Changes to the rule governing commercial driver’s licenses will make obtaining and keeping the credentials more difficult for some truckers.
The changes, which go into effect Sept. 30, allow the Federal Motor Carrier Safety Administration greater latitude in revoking licenses and disqualifying drivers. Under the changes, which were mandated as part of the Motor Carrier Safety Improvement Act of 1999, the FMCSA can now disqualify CDL holders:
- who violate drug- and alcohol-related traffic laws while operating an automobile;
- who drive a truck after their CDL is revoked, suspended or canceled;
- who cause a fatality through negligent or criminal operation of a truck.
Other rule changes are to definitions.

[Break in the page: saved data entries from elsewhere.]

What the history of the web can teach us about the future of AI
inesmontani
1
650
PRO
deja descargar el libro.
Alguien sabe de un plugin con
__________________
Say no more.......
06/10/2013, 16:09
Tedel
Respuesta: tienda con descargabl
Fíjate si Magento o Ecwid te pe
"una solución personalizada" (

A serious traffic violation now includes drivers who fail to obtain a CDL but drive a truck anyway; driving a truck without a CDL in the driver’s possession; and operating a truck without the correct credentials for the vehicle being driven or type of cargo being transported.
Perhaps the biggest change, though, is one that allows the FMCSA’s chief safety officer to disqualify, on an emergency basis, CDL drivers who pose an “imminent hazard.”
The final rule can be viewed on the FMCSA website (www.fmcsa.dot.gov).